During his “retirement” years, Hunke wrote the four-volume Southern Baptist Jubilee in the West (1940-1989), a research project for the Home Mission Board that spanned 1,404 pages in four three-ring binders and included an array of biographical sketches of individuals who had played a part in Southern Baptists’ westward advance. He also wrote the 368-page book Southern Baptists in the Intermountain West, a 50-year history of Southern Baptist work in Utah, Idaho and Nevada.

In 2012, Hunke received a distinguished alumnus award from Golden Gate Baptist Theological Seminary (now Gateway Seminary); he received the distinction at the seminary’s Arizona campus in May of that year.

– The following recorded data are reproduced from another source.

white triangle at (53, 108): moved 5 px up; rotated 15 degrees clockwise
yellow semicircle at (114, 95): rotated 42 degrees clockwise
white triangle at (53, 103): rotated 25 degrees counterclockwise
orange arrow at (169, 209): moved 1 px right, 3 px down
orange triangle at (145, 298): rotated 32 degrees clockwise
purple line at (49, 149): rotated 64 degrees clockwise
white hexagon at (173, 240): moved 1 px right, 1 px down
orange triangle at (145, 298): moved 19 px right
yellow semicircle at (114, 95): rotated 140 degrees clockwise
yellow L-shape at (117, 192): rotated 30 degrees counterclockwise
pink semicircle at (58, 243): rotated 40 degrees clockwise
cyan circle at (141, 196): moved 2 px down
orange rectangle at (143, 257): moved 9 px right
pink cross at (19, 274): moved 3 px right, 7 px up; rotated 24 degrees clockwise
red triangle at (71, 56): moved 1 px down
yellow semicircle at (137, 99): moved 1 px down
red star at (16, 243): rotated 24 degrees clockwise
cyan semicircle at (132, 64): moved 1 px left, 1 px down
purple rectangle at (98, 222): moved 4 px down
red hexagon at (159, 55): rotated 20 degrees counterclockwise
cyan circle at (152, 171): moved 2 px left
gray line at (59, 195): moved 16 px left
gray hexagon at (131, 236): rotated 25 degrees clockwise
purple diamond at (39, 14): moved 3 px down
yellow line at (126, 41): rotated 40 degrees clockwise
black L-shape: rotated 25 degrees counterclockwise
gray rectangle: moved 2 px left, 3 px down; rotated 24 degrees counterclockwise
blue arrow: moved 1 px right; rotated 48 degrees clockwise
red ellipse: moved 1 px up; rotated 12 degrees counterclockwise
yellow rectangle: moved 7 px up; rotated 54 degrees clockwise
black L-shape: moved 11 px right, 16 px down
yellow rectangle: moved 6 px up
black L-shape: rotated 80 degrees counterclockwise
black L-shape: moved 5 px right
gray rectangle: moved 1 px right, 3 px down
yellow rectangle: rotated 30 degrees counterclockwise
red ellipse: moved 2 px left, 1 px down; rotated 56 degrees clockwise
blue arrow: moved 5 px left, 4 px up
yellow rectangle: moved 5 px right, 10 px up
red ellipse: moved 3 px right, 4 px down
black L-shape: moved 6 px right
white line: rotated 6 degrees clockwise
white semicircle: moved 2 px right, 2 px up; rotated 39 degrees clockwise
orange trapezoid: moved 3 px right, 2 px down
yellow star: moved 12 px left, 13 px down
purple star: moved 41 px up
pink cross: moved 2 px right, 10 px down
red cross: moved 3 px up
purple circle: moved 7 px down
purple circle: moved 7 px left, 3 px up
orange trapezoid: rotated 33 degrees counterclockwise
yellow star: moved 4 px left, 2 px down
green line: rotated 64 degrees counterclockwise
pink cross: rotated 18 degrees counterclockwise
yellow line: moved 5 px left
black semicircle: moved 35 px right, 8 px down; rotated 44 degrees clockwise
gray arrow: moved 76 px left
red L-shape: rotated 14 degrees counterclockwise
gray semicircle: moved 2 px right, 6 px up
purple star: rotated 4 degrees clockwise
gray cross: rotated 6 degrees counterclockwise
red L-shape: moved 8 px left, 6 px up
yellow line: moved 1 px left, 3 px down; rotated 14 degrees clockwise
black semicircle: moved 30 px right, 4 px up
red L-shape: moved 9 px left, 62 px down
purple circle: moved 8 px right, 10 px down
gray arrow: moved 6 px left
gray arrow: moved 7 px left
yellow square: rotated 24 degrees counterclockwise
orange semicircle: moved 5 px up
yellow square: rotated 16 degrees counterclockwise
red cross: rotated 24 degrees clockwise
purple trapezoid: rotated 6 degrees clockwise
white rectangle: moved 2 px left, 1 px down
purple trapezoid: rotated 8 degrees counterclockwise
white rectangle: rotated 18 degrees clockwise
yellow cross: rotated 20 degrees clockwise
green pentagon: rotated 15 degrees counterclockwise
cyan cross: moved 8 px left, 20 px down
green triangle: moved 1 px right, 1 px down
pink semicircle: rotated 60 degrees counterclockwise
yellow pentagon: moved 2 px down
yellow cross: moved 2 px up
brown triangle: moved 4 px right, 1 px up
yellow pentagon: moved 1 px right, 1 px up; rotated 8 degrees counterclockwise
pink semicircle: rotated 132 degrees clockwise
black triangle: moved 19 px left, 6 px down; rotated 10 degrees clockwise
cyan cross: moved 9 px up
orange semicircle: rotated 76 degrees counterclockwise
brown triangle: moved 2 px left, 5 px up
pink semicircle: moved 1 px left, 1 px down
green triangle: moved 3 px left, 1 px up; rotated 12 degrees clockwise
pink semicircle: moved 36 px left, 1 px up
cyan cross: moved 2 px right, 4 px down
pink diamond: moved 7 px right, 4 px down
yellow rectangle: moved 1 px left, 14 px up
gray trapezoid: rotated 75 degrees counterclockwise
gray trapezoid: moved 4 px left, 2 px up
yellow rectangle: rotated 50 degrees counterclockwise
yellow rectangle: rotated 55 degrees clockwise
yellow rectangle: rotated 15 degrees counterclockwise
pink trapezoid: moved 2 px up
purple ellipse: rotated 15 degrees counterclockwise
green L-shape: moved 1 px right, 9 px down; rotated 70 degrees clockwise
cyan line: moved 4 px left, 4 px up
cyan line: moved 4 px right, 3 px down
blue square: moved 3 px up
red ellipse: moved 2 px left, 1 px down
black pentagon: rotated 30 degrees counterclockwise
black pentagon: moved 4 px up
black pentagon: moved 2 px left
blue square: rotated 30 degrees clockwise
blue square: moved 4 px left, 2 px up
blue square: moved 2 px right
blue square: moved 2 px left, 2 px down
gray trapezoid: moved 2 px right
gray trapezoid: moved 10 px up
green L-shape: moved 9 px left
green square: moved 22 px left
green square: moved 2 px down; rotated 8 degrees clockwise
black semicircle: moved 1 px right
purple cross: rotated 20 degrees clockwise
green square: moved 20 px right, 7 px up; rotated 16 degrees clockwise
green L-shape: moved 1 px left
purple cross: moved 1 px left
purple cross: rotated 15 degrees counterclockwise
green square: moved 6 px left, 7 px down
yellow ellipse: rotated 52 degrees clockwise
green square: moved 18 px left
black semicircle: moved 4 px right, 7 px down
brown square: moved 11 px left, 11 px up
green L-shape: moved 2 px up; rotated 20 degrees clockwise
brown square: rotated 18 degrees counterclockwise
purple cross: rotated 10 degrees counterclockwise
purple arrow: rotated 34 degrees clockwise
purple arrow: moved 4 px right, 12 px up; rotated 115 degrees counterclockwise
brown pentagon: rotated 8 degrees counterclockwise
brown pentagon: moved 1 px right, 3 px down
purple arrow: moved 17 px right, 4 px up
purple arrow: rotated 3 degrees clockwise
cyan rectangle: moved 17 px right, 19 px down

At that time, at the age of 88, he was helping plant another new church in Arizona and providing his home as the church’s place of worship.

A native of Taylor, Texas, Hunke enlisted in the Army after graduating from high school in Waco in 1942, serving three years in the U.S. Corp of Engineers and subsequently the Air Force in several states in electronics, engineering and aircraft mechanics.

While in the military, Hunke made a profession of faith in Christ stemming from the witness of Clifford E. Clark, a state Home Mission Board evangelist. He was baptized in California’s chilly San Joaquin River by B. N. Lummus, another HMB state evangelist. He surrendered to preach in an Air Force chapel and was ordained by First Southern Baptist Church in Madera, Calif.

In addition to being a graduate of Golden Gate Theological Seminary, Hunke also earned degrees from Pacific Bible Institute and Fresno State University. In 1974, he earned a doctorate in education from Arizona State University.

He is survived by a daughter, Dixie, who led the Woman’s Missionary Union of the California Southern Baptist Convention during the 1980s and cared for her parents in Arizona when their health declined; two sons, David and Jim; and five grandsons.

A graveside service was held at Sedona Community Cemetery. In lieu of flowers, contributions may be made to the Annie Armstrong Easter Offering for North American Missions or the Lottie Moon Christmas Offering for International Missions.